What needs to be done:
Find "risparmiava" and "una sberla al giorno: voleva sentirsi" in the records below. Copy the lines holding them and every line between, exactly, and no others.

***** Data for analysis *****

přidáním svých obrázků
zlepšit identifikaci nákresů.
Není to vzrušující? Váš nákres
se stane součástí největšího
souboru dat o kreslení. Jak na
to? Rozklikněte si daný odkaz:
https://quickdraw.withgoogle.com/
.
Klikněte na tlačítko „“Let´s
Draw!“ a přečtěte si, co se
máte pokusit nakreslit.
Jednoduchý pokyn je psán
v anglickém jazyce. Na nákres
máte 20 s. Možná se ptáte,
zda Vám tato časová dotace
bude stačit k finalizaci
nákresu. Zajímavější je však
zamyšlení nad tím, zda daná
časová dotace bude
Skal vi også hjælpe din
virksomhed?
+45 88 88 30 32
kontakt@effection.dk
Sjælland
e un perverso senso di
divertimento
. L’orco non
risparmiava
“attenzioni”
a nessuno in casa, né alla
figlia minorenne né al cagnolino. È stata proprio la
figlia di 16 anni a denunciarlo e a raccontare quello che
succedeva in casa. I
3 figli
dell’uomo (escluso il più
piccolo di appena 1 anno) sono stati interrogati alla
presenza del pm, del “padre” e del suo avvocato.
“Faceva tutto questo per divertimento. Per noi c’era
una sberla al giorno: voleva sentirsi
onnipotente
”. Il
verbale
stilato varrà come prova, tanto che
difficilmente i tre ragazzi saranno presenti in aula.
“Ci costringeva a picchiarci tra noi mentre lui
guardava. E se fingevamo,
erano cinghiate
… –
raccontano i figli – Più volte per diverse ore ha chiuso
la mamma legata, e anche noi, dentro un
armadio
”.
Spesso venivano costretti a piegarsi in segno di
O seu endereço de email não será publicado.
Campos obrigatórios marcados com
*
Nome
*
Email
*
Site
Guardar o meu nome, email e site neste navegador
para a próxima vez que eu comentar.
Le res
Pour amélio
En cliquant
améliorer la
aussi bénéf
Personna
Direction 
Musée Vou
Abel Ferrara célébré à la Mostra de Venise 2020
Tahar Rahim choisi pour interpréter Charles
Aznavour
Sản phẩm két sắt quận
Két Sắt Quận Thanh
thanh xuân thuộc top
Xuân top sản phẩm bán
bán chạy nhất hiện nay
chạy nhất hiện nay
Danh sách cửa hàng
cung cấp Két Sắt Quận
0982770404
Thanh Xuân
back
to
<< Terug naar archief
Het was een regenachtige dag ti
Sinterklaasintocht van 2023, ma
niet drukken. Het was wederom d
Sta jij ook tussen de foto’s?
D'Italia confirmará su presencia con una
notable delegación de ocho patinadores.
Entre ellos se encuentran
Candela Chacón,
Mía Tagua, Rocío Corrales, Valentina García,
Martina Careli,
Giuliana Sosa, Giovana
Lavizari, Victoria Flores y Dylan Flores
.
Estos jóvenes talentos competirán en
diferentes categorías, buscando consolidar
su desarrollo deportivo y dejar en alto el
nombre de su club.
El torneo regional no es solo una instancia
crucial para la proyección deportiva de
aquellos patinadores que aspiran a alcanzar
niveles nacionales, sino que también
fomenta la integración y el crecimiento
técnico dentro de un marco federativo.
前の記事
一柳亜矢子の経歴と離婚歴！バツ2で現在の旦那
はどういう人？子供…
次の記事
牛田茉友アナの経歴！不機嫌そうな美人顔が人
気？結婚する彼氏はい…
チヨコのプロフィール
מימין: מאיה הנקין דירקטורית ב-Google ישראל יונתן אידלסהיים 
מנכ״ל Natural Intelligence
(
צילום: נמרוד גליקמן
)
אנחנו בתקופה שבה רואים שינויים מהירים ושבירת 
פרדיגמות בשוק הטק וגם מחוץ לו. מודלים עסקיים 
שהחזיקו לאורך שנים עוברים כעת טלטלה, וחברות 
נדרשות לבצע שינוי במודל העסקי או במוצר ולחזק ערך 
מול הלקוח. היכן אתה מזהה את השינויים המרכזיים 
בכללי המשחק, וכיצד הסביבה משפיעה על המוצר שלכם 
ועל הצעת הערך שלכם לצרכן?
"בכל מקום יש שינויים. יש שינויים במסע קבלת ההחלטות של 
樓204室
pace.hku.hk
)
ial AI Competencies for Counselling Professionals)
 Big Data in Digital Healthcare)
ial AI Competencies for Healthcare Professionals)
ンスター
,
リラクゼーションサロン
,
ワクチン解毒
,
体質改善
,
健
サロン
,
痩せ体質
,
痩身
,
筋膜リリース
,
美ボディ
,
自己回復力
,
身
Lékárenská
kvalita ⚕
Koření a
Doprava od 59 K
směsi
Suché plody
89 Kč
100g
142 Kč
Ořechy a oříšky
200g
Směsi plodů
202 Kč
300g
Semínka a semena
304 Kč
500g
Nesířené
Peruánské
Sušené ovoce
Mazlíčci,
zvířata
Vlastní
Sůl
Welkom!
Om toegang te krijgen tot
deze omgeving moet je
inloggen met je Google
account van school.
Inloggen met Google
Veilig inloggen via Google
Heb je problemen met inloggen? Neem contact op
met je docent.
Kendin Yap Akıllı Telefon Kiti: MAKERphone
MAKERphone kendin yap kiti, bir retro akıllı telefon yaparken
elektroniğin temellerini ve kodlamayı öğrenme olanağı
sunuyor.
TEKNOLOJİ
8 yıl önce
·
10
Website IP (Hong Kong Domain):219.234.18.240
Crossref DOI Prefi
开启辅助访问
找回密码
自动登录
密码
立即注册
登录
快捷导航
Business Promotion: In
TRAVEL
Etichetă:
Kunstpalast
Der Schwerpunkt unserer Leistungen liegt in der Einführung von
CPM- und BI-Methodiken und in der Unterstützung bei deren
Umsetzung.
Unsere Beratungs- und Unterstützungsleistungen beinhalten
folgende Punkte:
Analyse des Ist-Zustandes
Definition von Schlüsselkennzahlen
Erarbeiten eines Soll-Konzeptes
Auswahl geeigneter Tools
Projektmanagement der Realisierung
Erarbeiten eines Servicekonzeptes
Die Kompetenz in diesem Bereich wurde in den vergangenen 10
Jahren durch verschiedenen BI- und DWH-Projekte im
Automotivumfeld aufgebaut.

*****

Task response:
risparmiava
“attenzioni”
a nessuno in casa, né alla
figlia minorenne né al cagnolino. È stata proprio la
figlia di 16 anni a denunciarlo e a raccontare quello che
succedeva in casa. I
3 figli
dell’uomo (escluso il più
piccolo di appena 1 anno) sono stati interrogati alla
presenza del pm, del “padre” e del suo avvocato.
“Faceva tutto questo per divertimento. Per noi c’era
una sberla al giorno: voleva sentirsi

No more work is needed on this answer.